Saved data entries
# # # #
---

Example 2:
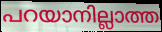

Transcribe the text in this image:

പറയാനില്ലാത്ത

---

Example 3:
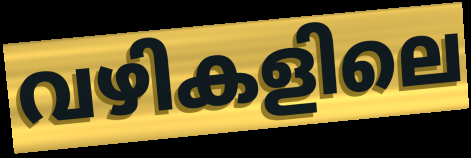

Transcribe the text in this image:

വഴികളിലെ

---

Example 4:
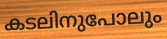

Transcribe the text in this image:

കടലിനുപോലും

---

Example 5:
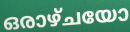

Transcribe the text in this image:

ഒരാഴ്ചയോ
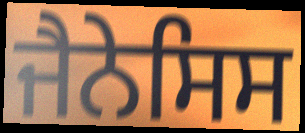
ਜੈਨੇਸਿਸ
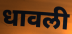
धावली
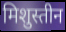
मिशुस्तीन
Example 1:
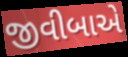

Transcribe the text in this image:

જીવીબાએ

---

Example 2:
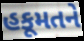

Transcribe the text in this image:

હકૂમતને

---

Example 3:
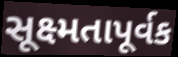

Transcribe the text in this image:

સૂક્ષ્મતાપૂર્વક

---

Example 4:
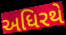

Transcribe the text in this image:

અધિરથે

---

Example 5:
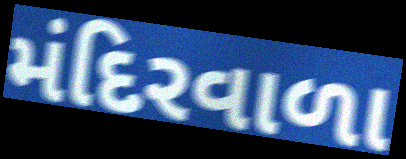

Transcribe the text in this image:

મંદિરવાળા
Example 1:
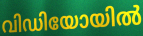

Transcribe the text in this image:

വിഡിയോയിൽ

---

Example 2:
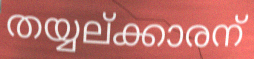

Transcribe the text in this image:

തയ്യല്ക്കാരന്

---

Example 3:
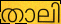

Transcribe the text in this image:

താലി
# # # #
> [Exercise brief]
Return the records above verbatim, images excluded.

> [Answer section]
---

Example 2:

Transcribe the text in this image:

പറയാനില്ലാത്ത

---

Example 3:

Transcribe the text in this image:

വഴികളിലെ

---

Example 4:

Transcribe the text in this image:

കടലിനുപോലും

---

Example 5:

Transcribe the text in this image:

ഒരാഴ്ചയോ
ਜੈਨੇਸਿਸ
धावली
मिशुस्तीन
Example 1:

Transcribe the text in this image:

જીવીબાએ

---

Example 2:

Transcribe the text in this image:

હકૂમતને

---

Example 3:

Transcribe the text in this image:

સૂક્ષ્મતાપૂર્વક

---

Example 4:

Transcribe the text in this image:

અધિરથે

---

Example 5:

Transcribe the text in this image:

મંદિરવાળા
Example 1:

Transcribe the text in this image:

വിഡിയോയിൽ

---

Example 2:

Transcribe the text in this image:

തയ്യല്ക്കാരന്

---

Example 3:

Transcribe the text in this image:

താലി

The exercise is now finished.